Örneğin Yargıtay 1. Ceza Dairesi’nin 2021/1723 E., 2022/563 K. sayılı kararında, sanığın mağduru sopa ile yaraladığı olayda, eylemin silahla işlendiği kabul edilerek cezanın artırılması gerektiği belirtilmiştir.
Yine, kamu görevlisine karşı görevi nedeniyle işlenen yaralama eylemleri, yalnızca bireysel bir saldırı değil, aynı zamanda kamu düzenine karşı işlenmiş bir suç olarak değerlendirilmektedir.
6. Neticesi Sebebiyle Ağırlaşmış Yaralama (TCK m.87)
Kasten yaralama suçunun bir diğer boyutu, neticesi sebebiyle ağırlaşmış yaralamadır. TCK m.87, mağdurun yaralanması sonucunda kalıcı bir zarar meydana gelmesi durumlarını kapsar.
Bu zararlar arasında:
-
Bir organ veya duyu işlevinin kaybı,
-
Konuşma, görme veya işitme yetisinin yitirilmesi,
-
Yüzde sabit iz kalması,
-
Gebe bir kadının çocuğunu düşürmesi,
-
Yaralamanın ölümle sonuçlanması gibi haller yer alır.
Bu durumlarda ceza, failin kast derecesi ve neticenin ağırlığına göre beş yıldan on iki yıla kadar hapis cezasına kadar yükselebilir.
Orantılılık ilkesi (TCK m.3) gereğince, hâkim failin kastını, neticenin ağırlığını ve eylemin toplumsal etkisini dikkate alarak adil bir ceza belirler. Yargıtay, failin kastı ile ortaya çıkan sonucun ağırlığı arasında makul bir denge kurulmadığı durumlarda kararları bozma yoluna gitmektedir.
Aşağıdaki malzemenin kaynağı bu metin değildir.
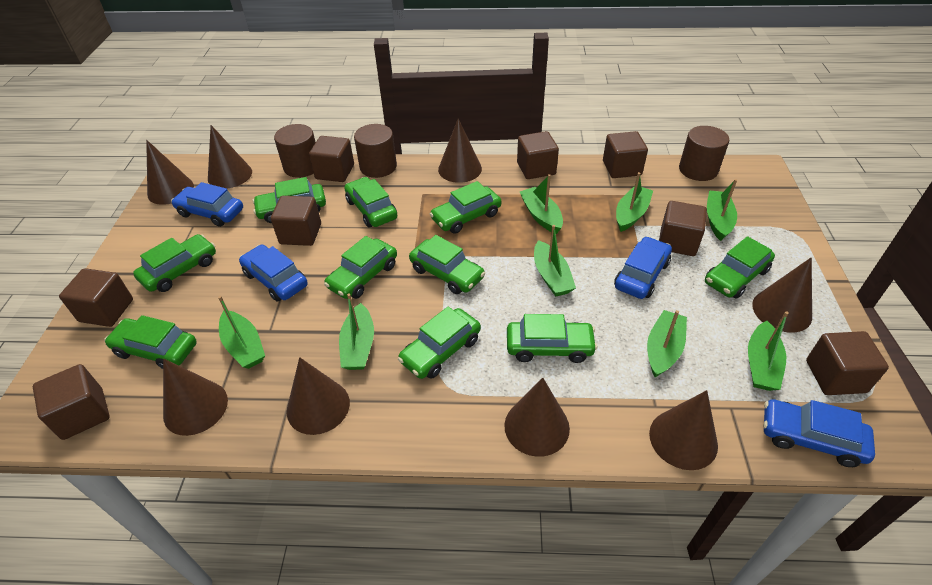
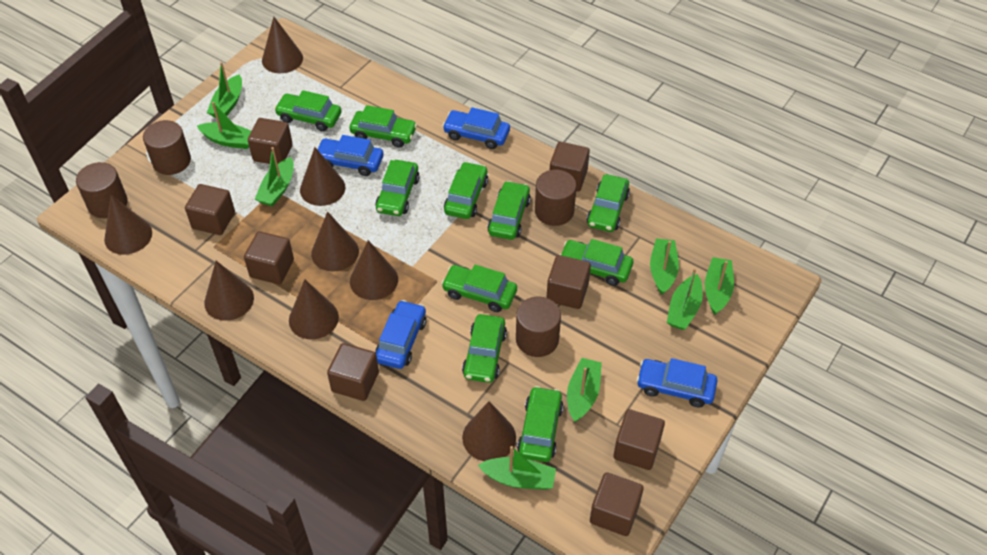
brown cylinder: [274,124,316,178] [354,124,397,178] [679,126,729,181] = 3 -> [76,162,128,218] [143,120,191,175] [516,297,561,357] [535,170,577,226] = 4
Örneğin, Yargıtay Ceza Genel Kurulu’nun 2020/124 K. kararında, failin mağdurun yüzüne bıçakla vurması sonucu sabit iz kalmış; olay neticesi sebebiyle ağırlaşmış yaralama olarak değerlendirilmiştir.
7. Şikâyet, Uzlaşma ve Zamanaşımı
Basit kasten yaralama suçları şikâyete tabidir. Mağdurun şikâyetten vazgeçmesi halinde kamu davası düşer. Ancak nitelikli yaralama veya neticesi sebebiyle ağırlaşmış yaralama suçlarında kamu davası şikâyete tabi değildir; savcılık resen soruşturma başlatır. Uzlaşma yalnızca basit yaralama suçlarında mümkündür. Nitelikli haller veya mağdurun kalıcı zarar gördüğü durumlarda uzlaşma uygulanmaz.
Dava zamanaşımı süresi, suçun niteliğine göre değişir. Basit yaralama suçlarında zamanaşımı genellikle 8 yıl, nitelikli veya ağırlaşmış yaralama suçlarında ise 15 yıla kadar çıkabilir. Yargıtay içtihatlarına göre, mağdurun şikâyet hakkını süresinde kullanmaması veya uzlaşma aşamasında beyanda bulunmaması, davanın düşmesine neden olabilir. Bu nedenle, mağdurların hukuki süreçleri dikkatle takip etmeleri ve gerekirse profesyonel hukuki yardım almaları önemlidir.
8. Manevi Unsur – Kast ve Olası Kast Ayrımı
Kasten yaralama suçunun en tartışmalı yönü, doğrudan kast ile olası kast ayrımıdır.
Fail, eyleminin sonucu olarak mağdurun yaralanabileceğini bilmekte ve bunu istemekteyse doğrudan kast;
sonucu öngörüyor ancak “olursa olsun” diyorsa olası kast söz konusudur.
Yargıtay Ceza Genel Kurulu (2019/317 E., 2020/45 K.), kastın belirlenmesinde failin psikolojik durumunun değil, eylemin objektif yönünün esas alınması gerektiğini vurgulamıştır.
Failin mağdurun başına, göğsüne veya hayati bölgesine yönelttiği darbeler, genellikle doğrudan kastın göstergesidir.
Fatih Birtek (2009), “Kasten Yaralama Suçlarının Manevi Unsuru” başlıklı çalışmasında, kastın tespitinde fiilin ağırlığı, kullanılan araç, failin eylem öncesi ve sonrası davranışları gibi unsurların birlikte değerlendirilmesi gerektiğini belirtir.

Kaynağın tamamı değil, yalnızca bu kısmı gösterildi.